Was ist für Sie die Rolle der Frau in der heutigen Gesellschaft?
Ich finde, das Schöne heutzutage ist, dass man als Frau noch nie so frei selber wählen konnte, was für eine Rolle man haben möchte und auch wie man diese ausfüllt. Das ist eine riesige Chance, für die ich sehr dankbar bin.
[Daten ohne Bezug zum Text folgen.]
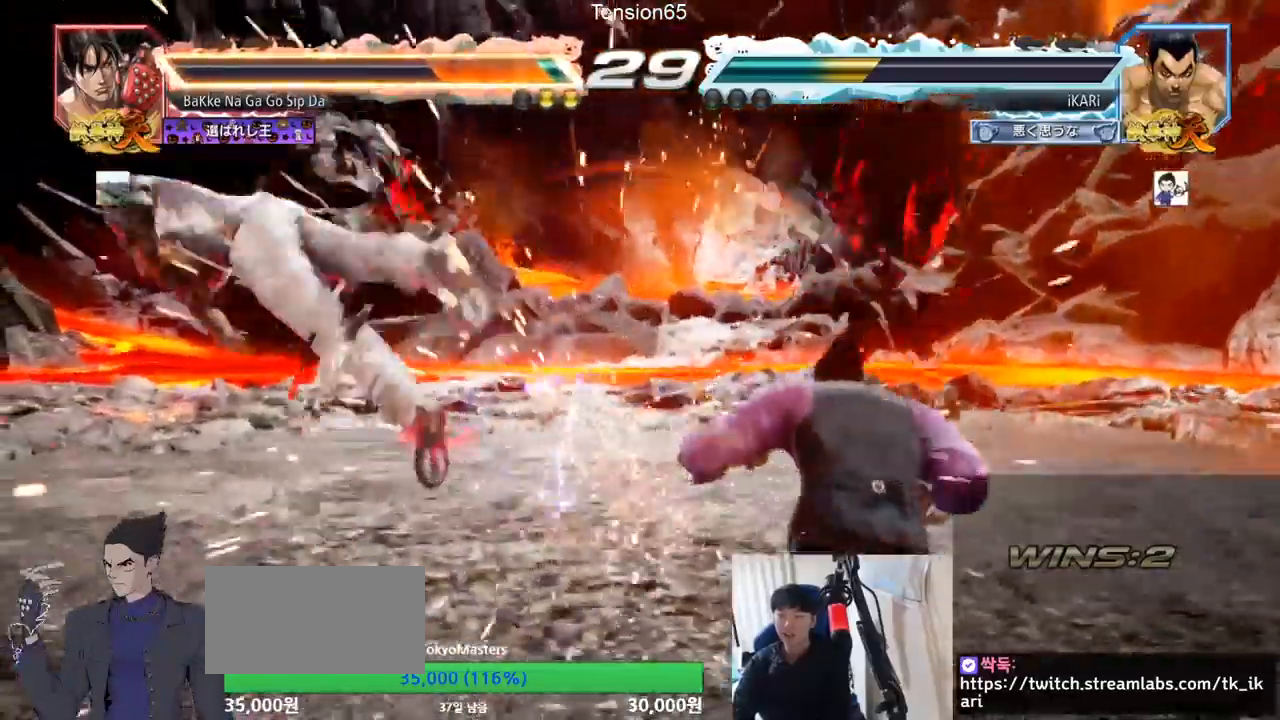
{"buttons": [], "left_stick": "center", "events": [[184, "left_stick", "left"], [267, "left_stick", "down"], [384, "left_stick", "left"], [467, "left_stick", "center"]]}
Ich wünsche mir, dass wir diese Gelegenheit nützen und gegenseitig so tolerant sind, dass sich jede Person in ihrer Individualität und in ihren Entscheidungen wertgeschätzt und akzeptiert fühlt.
Gibt es etwas, was Sie anderen Frauen sagen möchten?
Etwas, das ich für mich selber gelernt habe: Es ist unglaublich wertvoll, wenn man sich Zeit nimmt herauszufinden, was die eigenen Stärken und Werte sind – und dafür Raum schafft. Man kann das Leben ein Stück weit selber so gestalten, dass das Platz hat, was man gut kann und was einem wichtig ist. Das braucht Mut und Ausdauer. Aber ich glaube, wenn du etwas findest, was dich genug begeistert, dann schaffst du es auch, etwas zu bewegen.